**Goal of the exercise:** Pictures are to be left out, but please repeat each record exactly.

[Opening Record excerpts section]

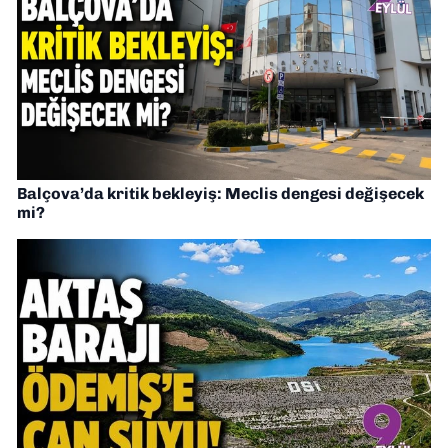
Balçova’da kritik bekleyiş: Meclis dengesi değişecek
mi?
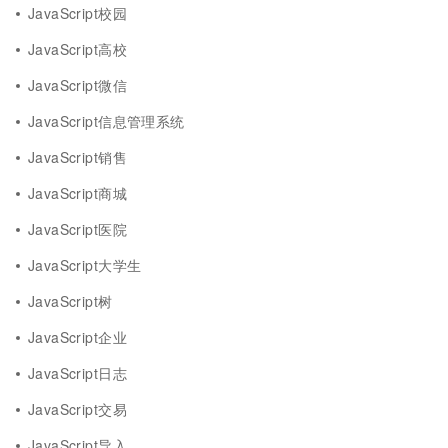
JavaScript校园
JavaScript高校
JavaScript微信
JavaScript信息管理系统
JavaScript销售
JavaScript商城
JavaScript医院
JavaScript大学生
JavaScript树
JavaScript企业
JavaScript日志
JavaScript交易
JavaScript导入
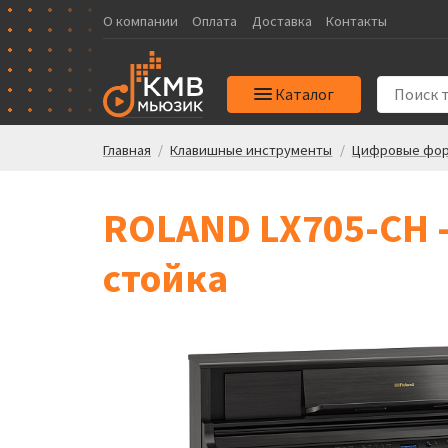
О компании
Оплата
Доставка
Контакты
Каталог
Главная
/
Клавишные инструменты
/
Цифровые фор
ROLAND LX705-CH -
стойка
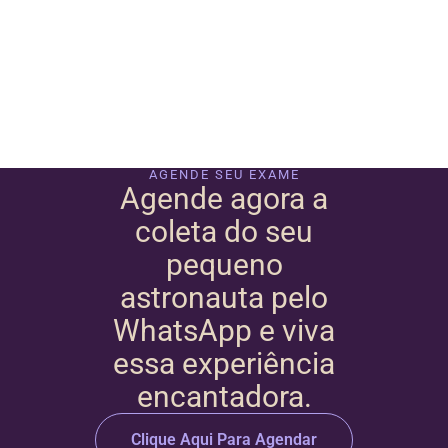
AGENDE SEU EXAME
Agende agora a
coleta do seu
pequeno
astronauta pelo
WhatsApp e viva
essa experiência
encantadora.
Clique Aqui Para Agendar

[Closing Record excerpts section]

**Result of the task:**
Balçova’da kritik bekleyiş: Meclis dengesi değişecek
mi?
JavaScript校园
JavaScript高校
JavaScript微信
JavaScript信息管理系统
JavaScript销售
JavaScript商城
JavaScript医院
JavaScript大学生
JavaScript树
JavaScript企业
JavaScript日志
JavaScript交易
JavaScript导入
О компании
Оплата
Доставка
Контакты
Каталог
Главная
/
Клавишные инструменты
/
Цифровые фор
ROLAND LX705-CH -
стойка
AGENDE SEU EXAME
Agende agora a
coleta do seu
pequeno
astronauta pelo
WhatsApp e viva
essa experiência
encantadora.
Clique Aqui Para Agendar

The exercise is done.